Luiz Telles, um dos projetistas do Centro Cultural São Paulo, abertamente gay, e extremamente apaixonado pela vida e pela arte. Foi o primeiro “arquiteto gay” que pude conhecer. Com seu trabalho de doutorado sobre pixo e grafite em São Paulo, mudou a forma que eu via a cidade. Sempre na vanguarda de ideias, com um posicionamento arquitetônico muito diferente do restante dos outros professores que eu tinha, ele certamente ressignificou a imagem que eu tinha que os arquitetos LGBT deveriam esconder suas sexualidades. Tive o prazer poder me aproximar dele no final de sua vida, que infelizmente terminou cedo demais.

Ruth Verde Zein, foi minha orientadora do TCC, e é uma das mais importantes pesquisadoras de arquitetura do Brasil. Com livros escritos, sempre solicitada em congressos no mundo todo e opiniões divertidíssimas sobre os arquitetos, ela se posiciona como uma arquiteta feminista muito fortemente. Ruth é dessas pessoas que é impossível você não admirar. Ela fala com propriedade de pesquisadora, e adiciona aqui e ali uma fofoca presenciada por ela mesma sobre o assunto em questão. Me apoiou muito quando ingressei na FTM, pra quem vez ou outra eu ligava pra desabafar.

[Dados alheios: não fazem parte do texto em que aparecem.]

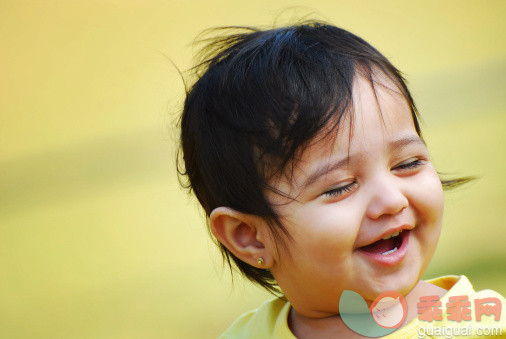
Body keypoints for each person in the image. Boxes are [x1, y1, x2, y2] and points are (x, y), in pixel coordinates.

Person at [177, 21, 505, 338]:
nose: (392, 200)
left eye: (407, 163)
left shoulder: (484, 326)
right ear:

Já o Juan é o que mais destoa desse grupo. Com um espírito de artista, desbocado, um pouco impulsivo, e sempre todo coração, adorava questionar a academia brasileira de arquitetura. Tendo uma formação em Madrid, com outras referências, sempre entrava em embates com os arquitetos brasileiros. Muitos não entendiam o que ele queria trazer como propostas. Os trabalhos esteticamente bem diferentes, com uma apresentação nada brasileira e sempre com muitas referências à vegetações tropicais, me causaram um encanto. Juan dizia que ele mesmo queria ser uma “Carmem Miranda contemporânea”. Apesar das constantes críticas ele ama o Brasil, estudava muito sobre o país, sua arquitetura, as conjunções sociais, e trazia na pele referências das quais gostava e que achava que representava o país: tatuagens de folhagens, costelas de adão, bananas, frutas… entre outras obras de arte. Certamente é uma das pessoas que mais me influenciou no modo como vejo a arquitetura e penso na minha atuação, além de ter me mostrado que não preciso exatamente me enquadrar em um padrão determinado pela sociedade pra ser visto como um arquiteto, mas há consequências.